Dalam perkara itu, tersangka adalah seorang pria berinisial ADW yang menjabat sebagai Direktur Utama PT GR, perusahaan jasa konsultan pertambangan dan pengeboran eksplorasi yang terdaftar di Kantor Pelayanan Pajak (KPP) Pratama Jakarta Tanah Abang Tiga.
ADW diduga dengan sengaja tidak menyampaikan Surat Pemberitahuan (SPT) Masa Pajak Pertambahan Nilai (PPN) yang isinya tidak benar atau tidak lengkap untuk kurun waktu Masa Pajak Februari 2023 hingga Desember 2024.

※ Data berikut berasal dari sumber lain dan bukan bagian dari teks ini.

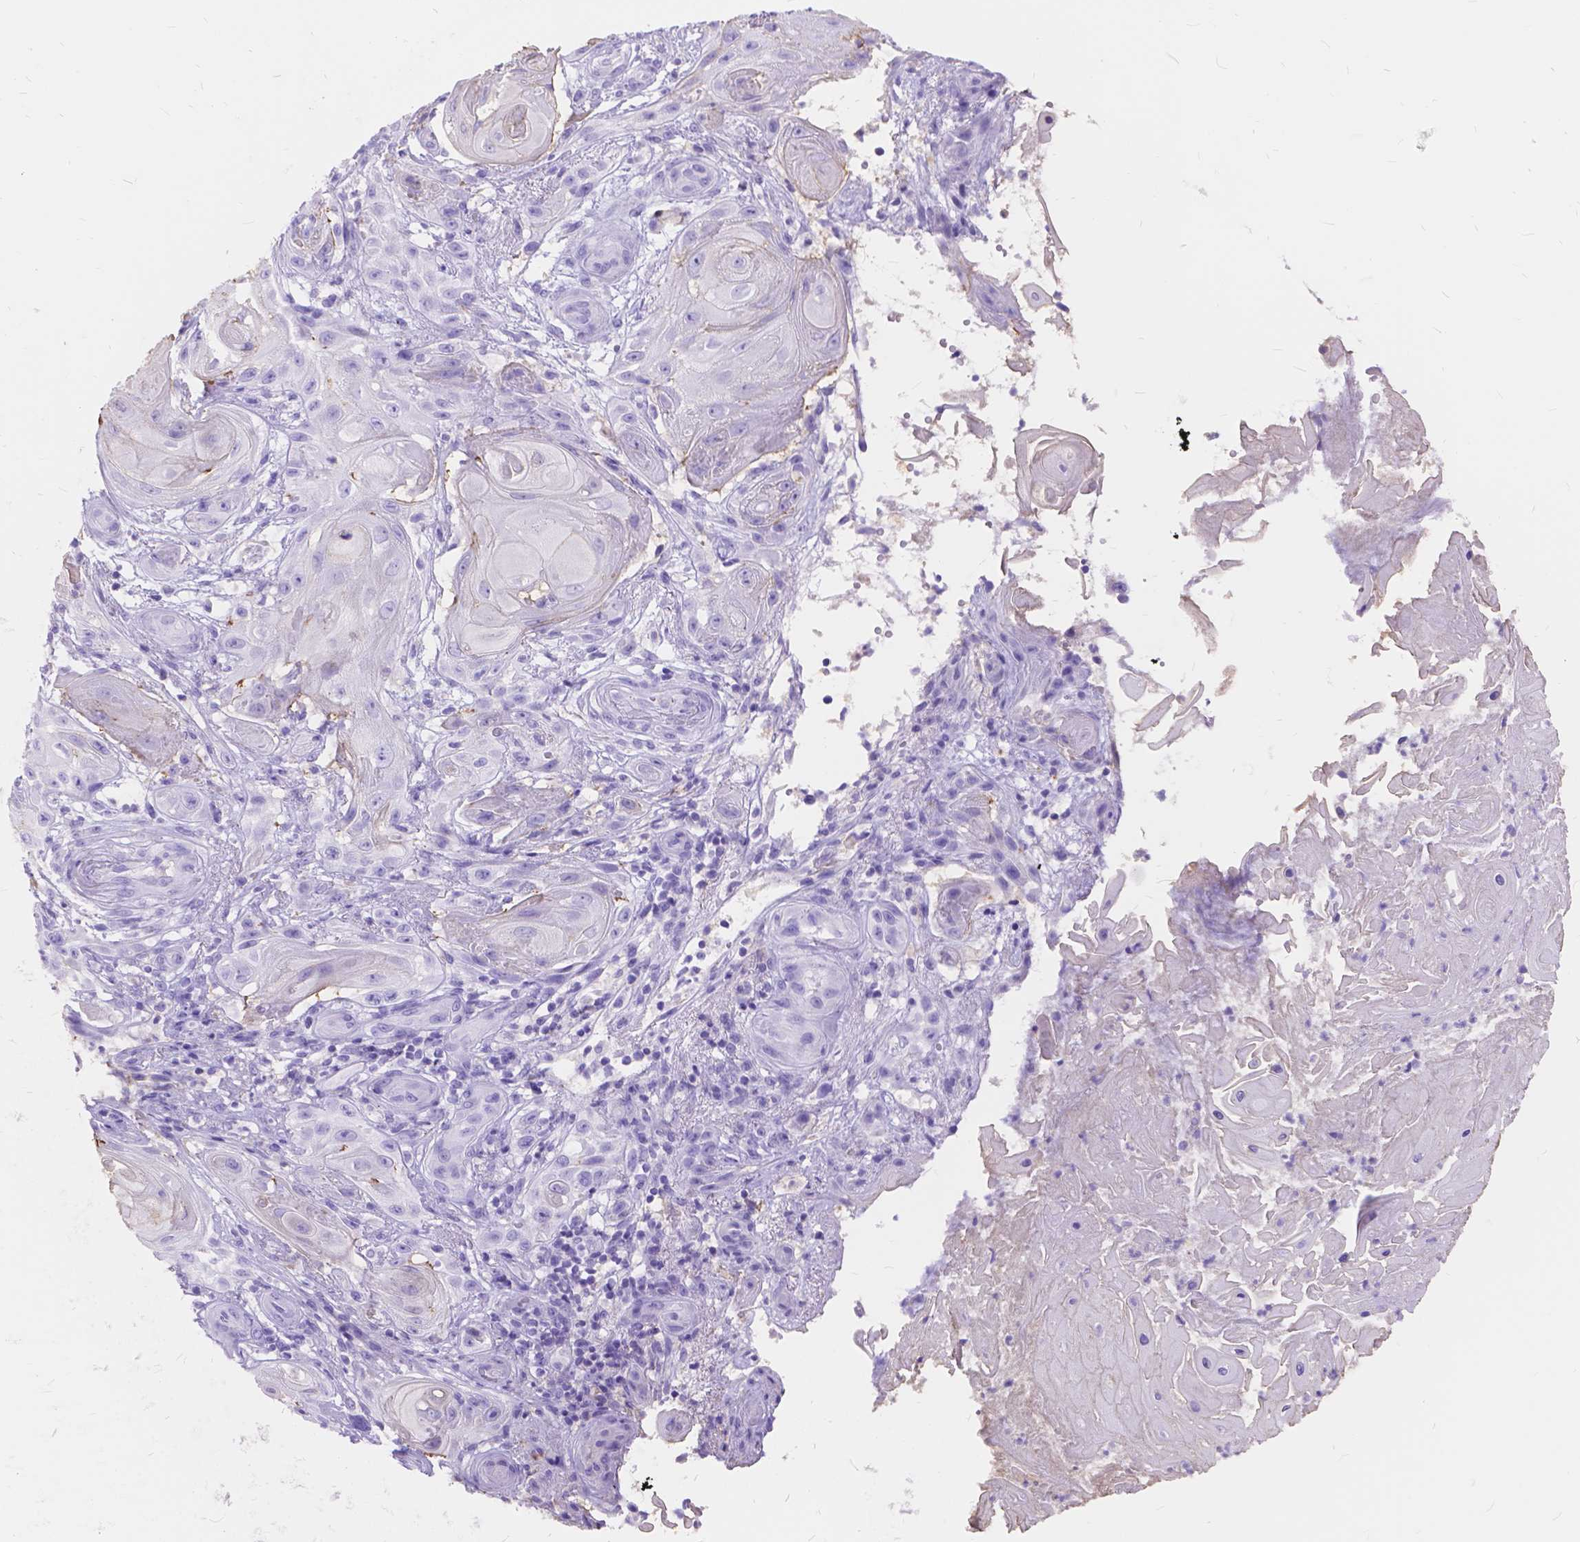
{"staining": {"intensity": "negative", "quantity": "none", "location": "none"}, "tissue": "skin cancer", "cell_type": "Tumor cells", "image_type": "cancer", "snomed": [{"axis": "morphology", "description": "Squamous cell carcinoma, NOS"}, {"axis": "topography", "description": "Skin"}], "caption": "Immunohistochemical staining of skin cancer shows no significant staining in tumor cells.", "gene": "FOXL2", "patient": {"sex": "male", "age": 62}}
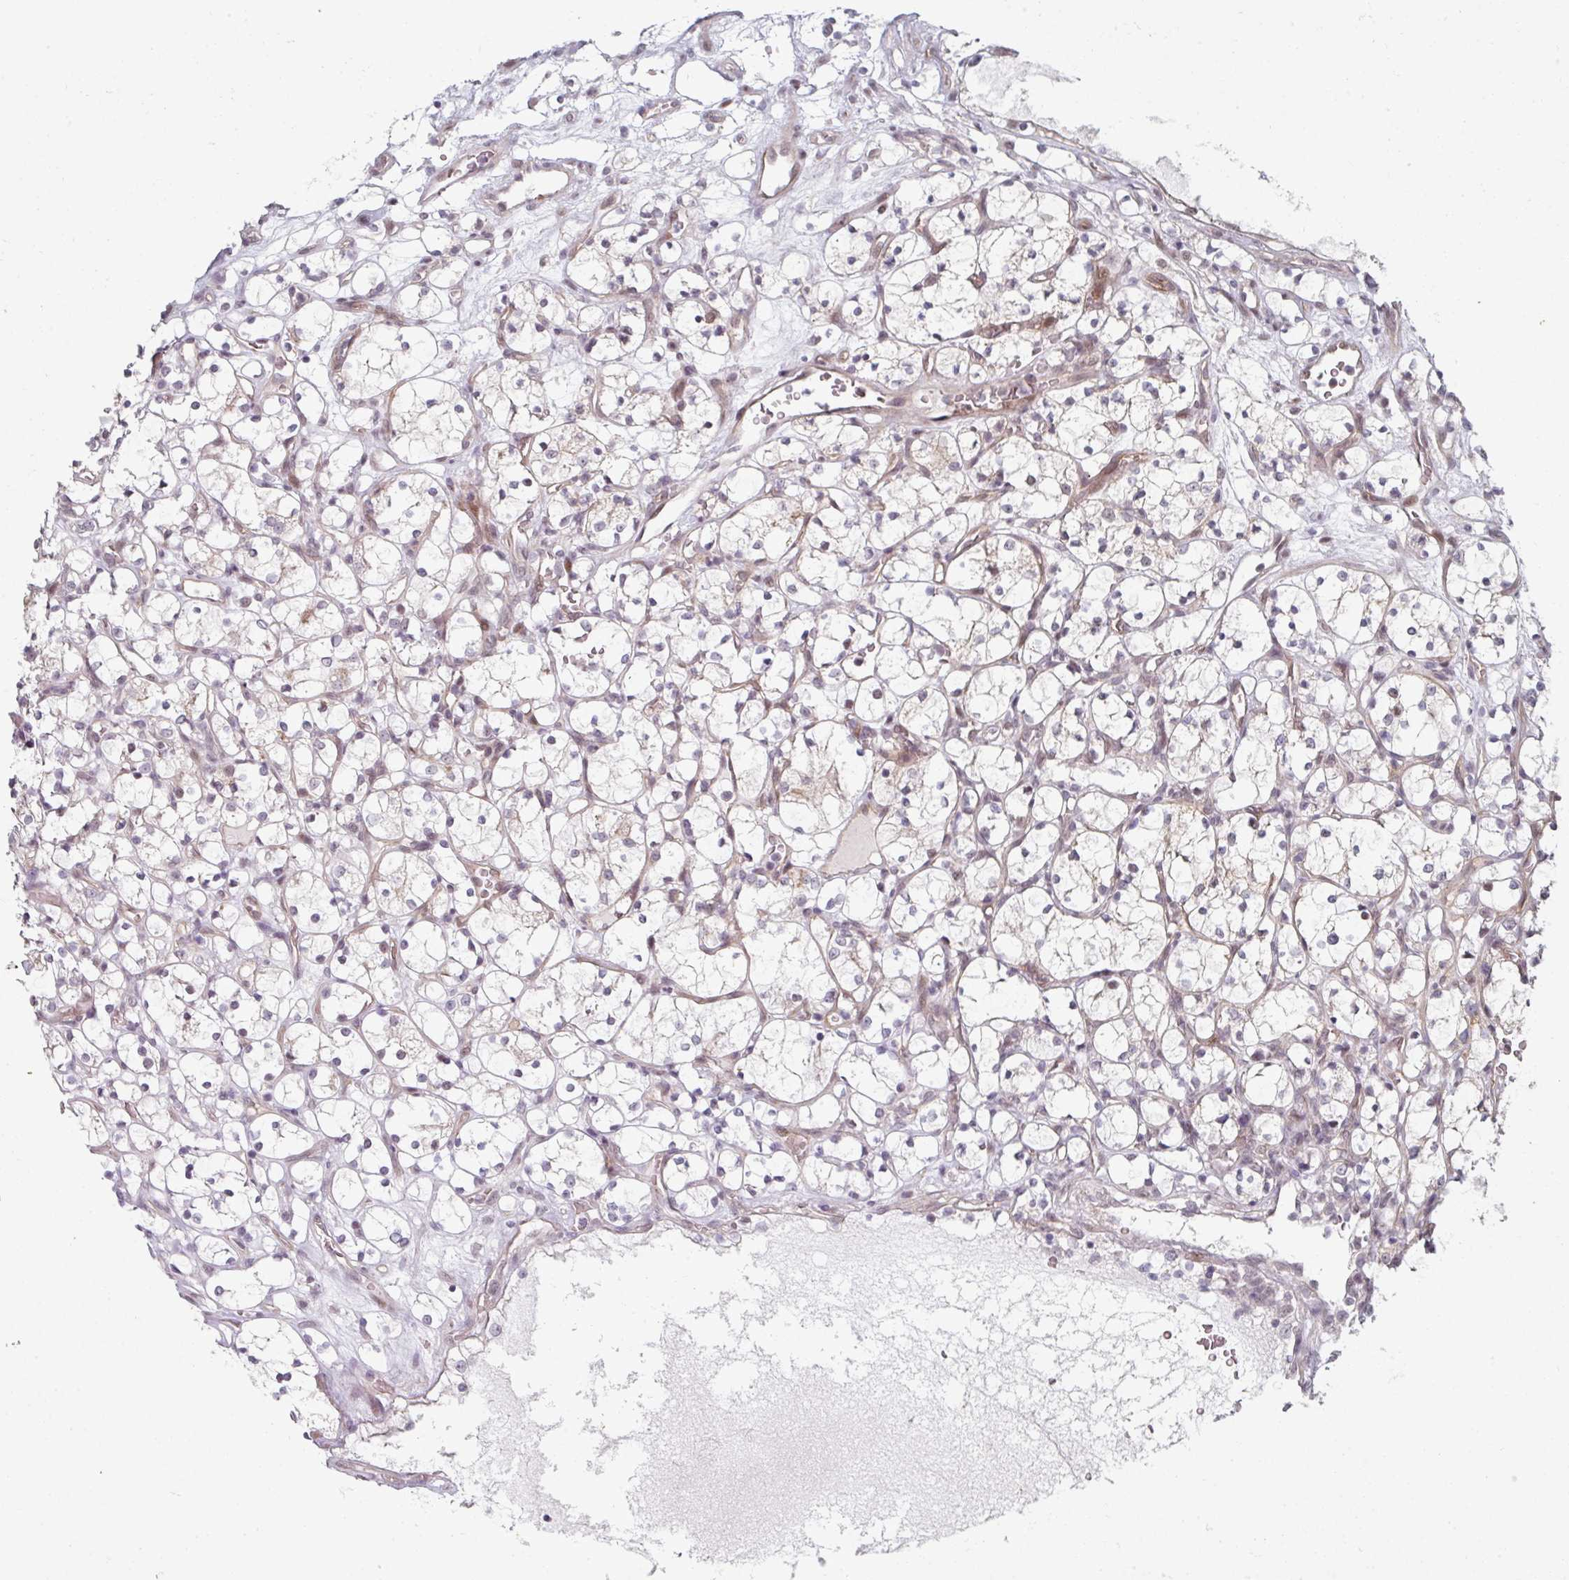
{"staining": {"intensity": "negative", "quantity": "none", "location": "none"}, "tissue": "renal cancer", "cell_type": "Tumor cells", "image_type": "cancer", "snomed": [{"axis": "morphology", "description": "Adenocarcinoma, NOS"}, {"axis": "topography", "description": "Kidney"}], "caption": "A photomicrograph of renal cancer stained for a protein shows no brown staining in tumor cells. (Stains: DAB (3,3'-diaminobenzidine) IHC with hematoxylin counter stain, Microscopy: brightfield microscopy at high magnification).", "gene": "TMCC1", "patient": {"sex": "female", "age": 69}}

“Dalam kurun waktu tersebut, PT GR telah memungut PPN dari sejumlah perusahaan mitra/lawan transaksi atas penyerahan Jasa Kena Pajak dengan total nilai transaksi atau Dasar Pengenaan Pajak (DPP) mencapai Rp38,42 miliar,” kata DJP, Minggu (13/9/2026).
Meskipun PPN telah dipungut dari mitra transaksi, dana perpajakan tersebut diduga tidak disetorkan ke kas negara, melainkan dialihkan untuk kebutuhan operasional internal perusahaan, pembayaran pemasok, hingga pelunasan utang usaha.